How important is that comma you were thinking about putting behind the white in “red, white and blue”?
How about the apostrophe that isn’t in the phrase “childrens hospital”?
An apostrophe, it seems, could be the difference between having one child or many.
Recently I was editing a photo caption and saw the phrase “Smith said his kids favorite part of the event was the snow cone truck.” I walked over to the student photographer who wrote the caption and asked whether Mr. Smith had one child or many.
The photographer wanted to know why. The word “kids” needed an apostrophe, I replied, and where I put that punctuation mark would change the size of Mr. Smith’s family.
“Wow,” the photographer said. “One punctuation mark can make a big difference.”
This exchange isn’t made up. And the fact that it happened in the same month as National Punctuation Day — which is Sept. 24 — underscores the importance of proper use of punctuation.
You say no one cares about punctuation? I beg to differ with you. When FiveThirtyEight decides to write about the Oxford comma, you know this topic goes beyond the copy desk.
By the way, the average American is “split on that comma,” says FiveThirtyEight.com.
Moreover, look at the traffic on sites like the “Blog” of “Unnecessary” Quotation Marks. People care, it seems.
In fact, sometimes they care too much. As a career copy editor, I embrace proper punctuation as a big part of my life. But recently I’ve been a bit disturbed by the reaction of some to improper punctuation.
There’s been a lot of gloating by those in the know on Facebook — and, yes, at times I have been one of those gloaters.
Bashing people’s punctuation, it seems, is the new national pastime. Do we really need to be getting out our red pens and defacing the menu when we see “egg’s on toast — $2.99”? (It’s a stretch, but perhaps the writer meant one egg is on toast.)
So when I see the Pinterest of improper apostrophes, the Tumblr of comma splices, the Instagram of too many dashes and the bad semicolon Twitter feed, I cringe for more reasons than one. Sure that sign in the store is wrong, but do I have to be quite so superior and public about the fact that I know that?
Might a short note to the manager be more appropriate than a public flogging?

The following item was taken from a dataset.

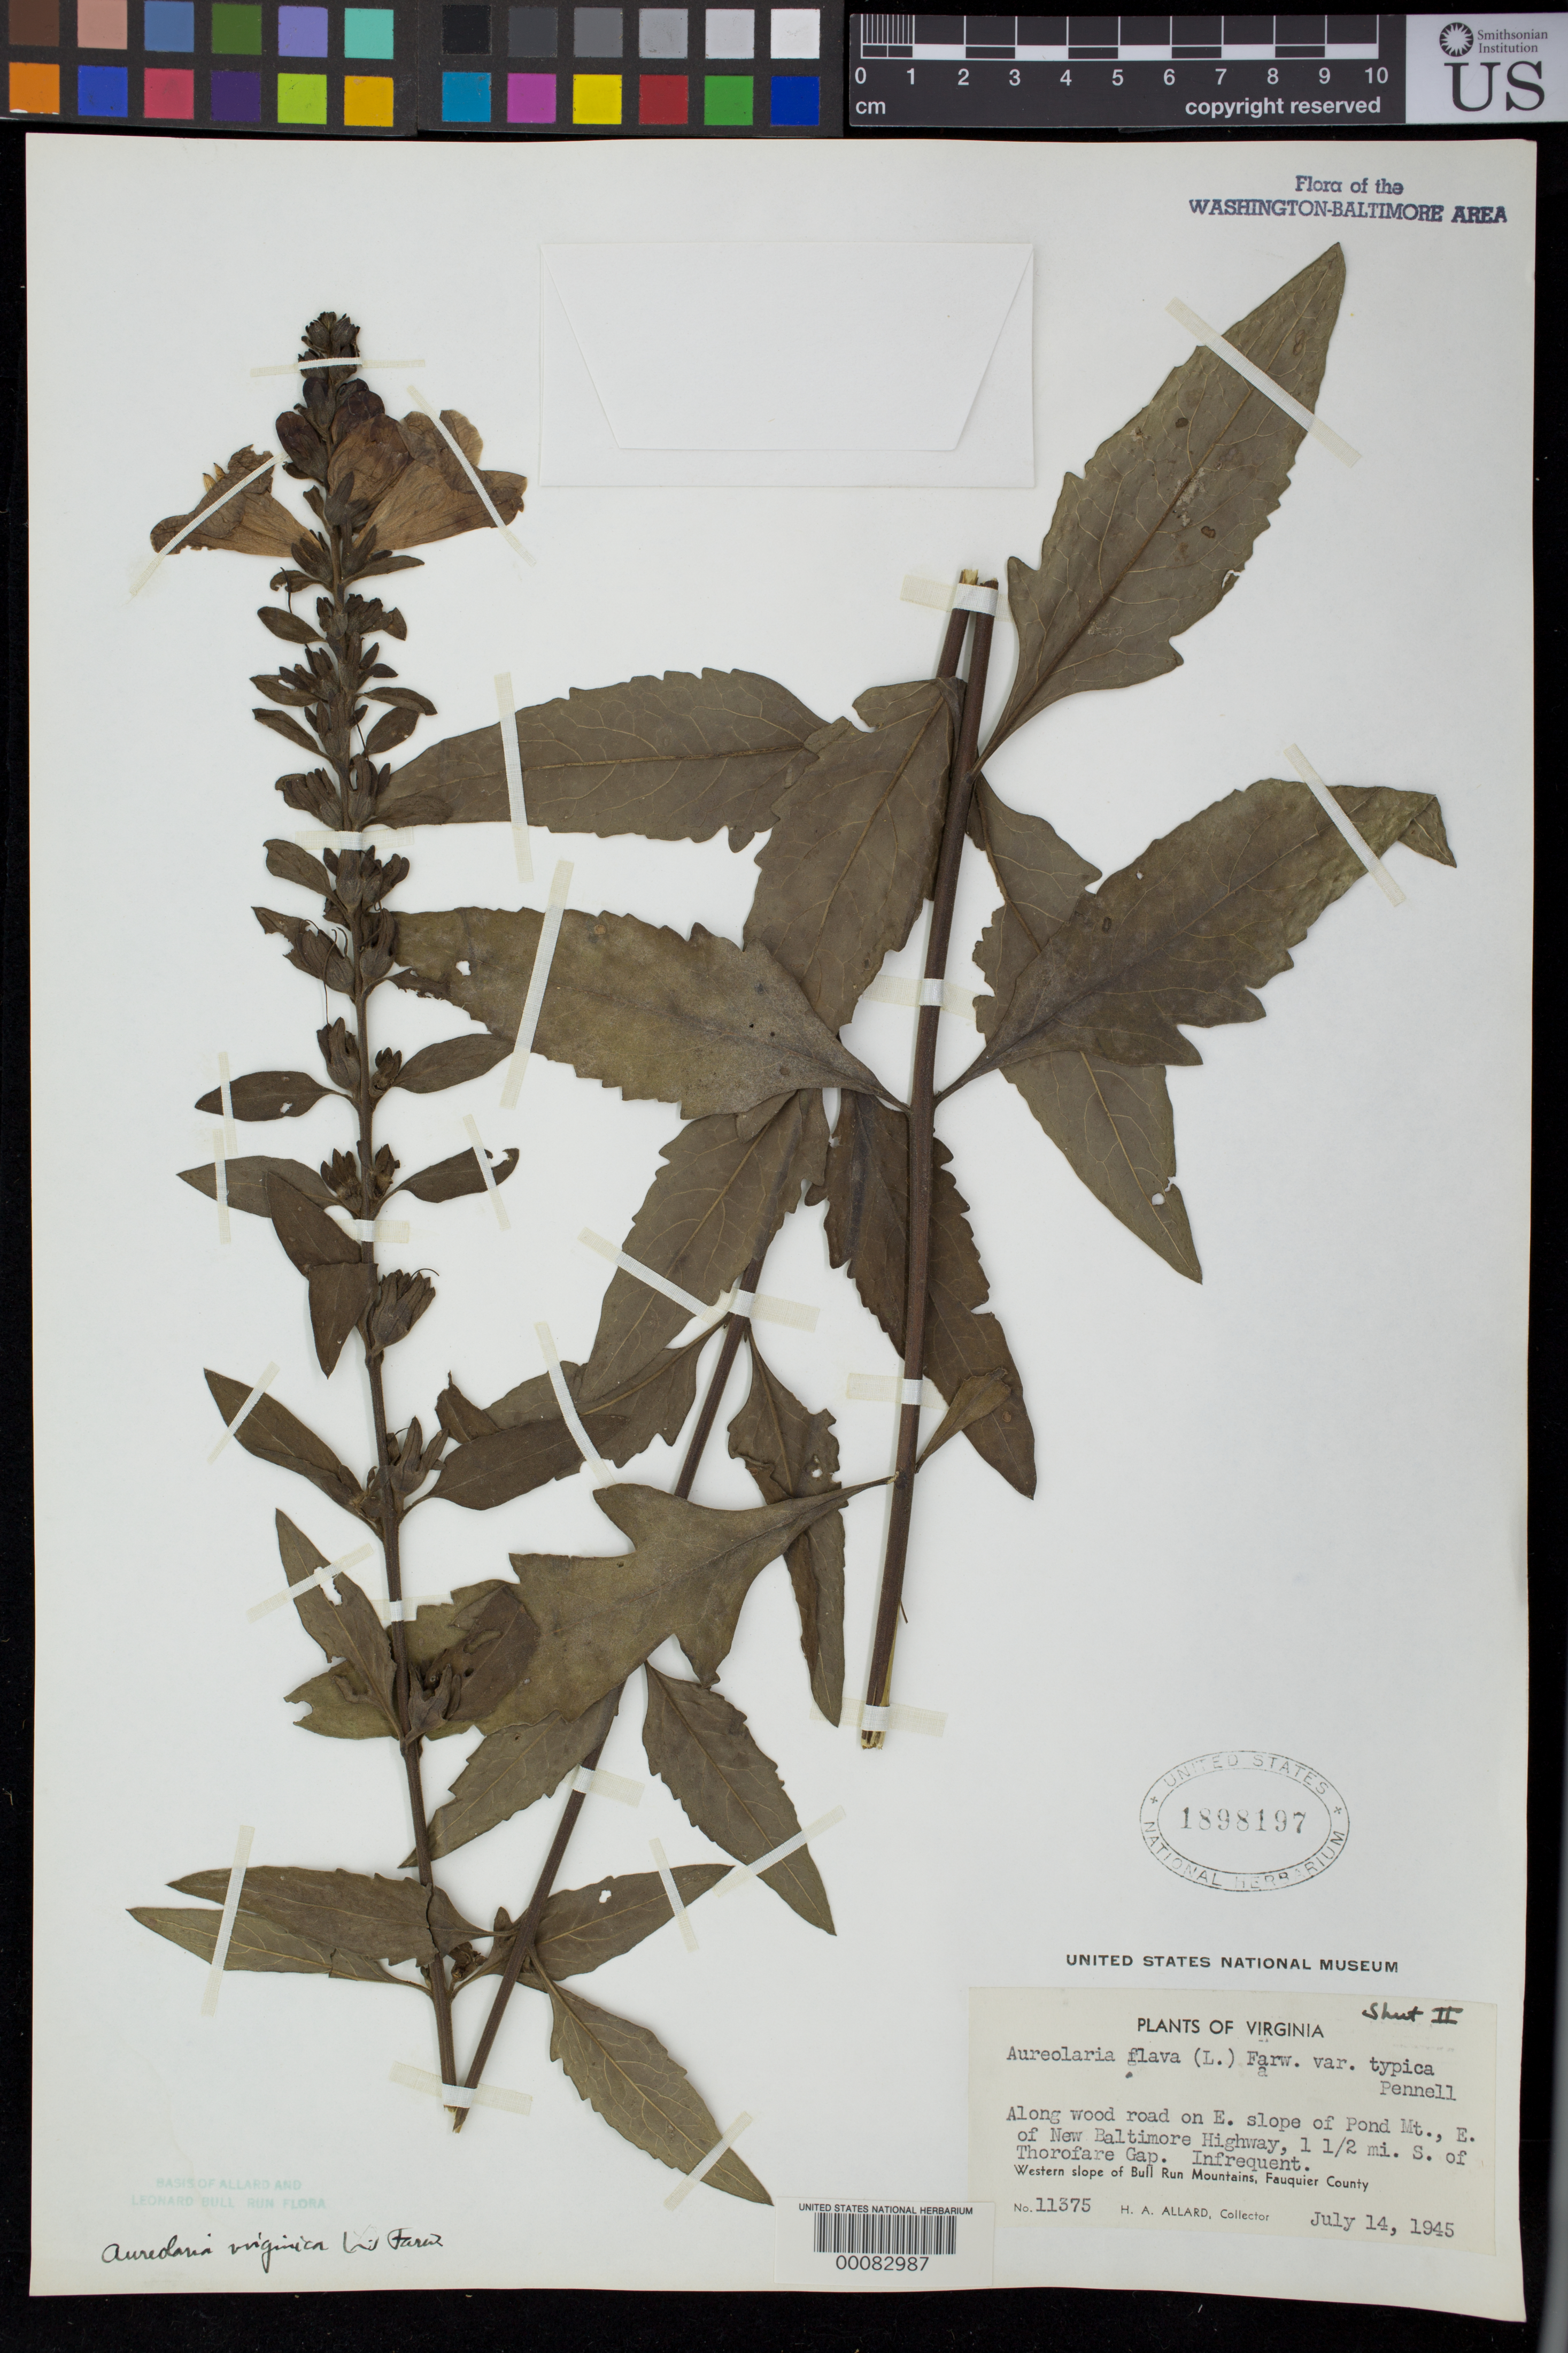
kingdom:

For National Punctuation Day, my goal is to promote proper use of commas, semicolons and the like through my good example. I will use punctuation in all text messages, never scrimp on periods on Twitter and do my best to school my iPhone in the punctuation areas where it is so sorely lacking.
And, most importantly, I’m going to make sure the new generation of copy editors understands why proper punctuation is important.
Jeff Rubin, who founded National Punctuation Day in 2004, wrote in a 2011 blog for the Missouri State Teachers Association that he started National Punctuation Day because of concern about declining language skills. He noted that a 2007 study by California State University-East Bay showed almost 60 percent of incoming college freshmen needed remedial English classes.
Information like that is where our rage should be focused. So the classroom is a great place to celebrate National Punctuation Day.
But I think I’ll keep my righteous indignation over the green grocer’s of the world to my students and myself.
Gerri Berendzen is the Knight Visiting News Editor at the Columbia Missourian, a visiting assistant professor at the University of Missouri School of Journalism and a member of the American Copy Editors Society Executive Committee. She admits to sometimes writing emails so fast that “it’s” becomes “its.”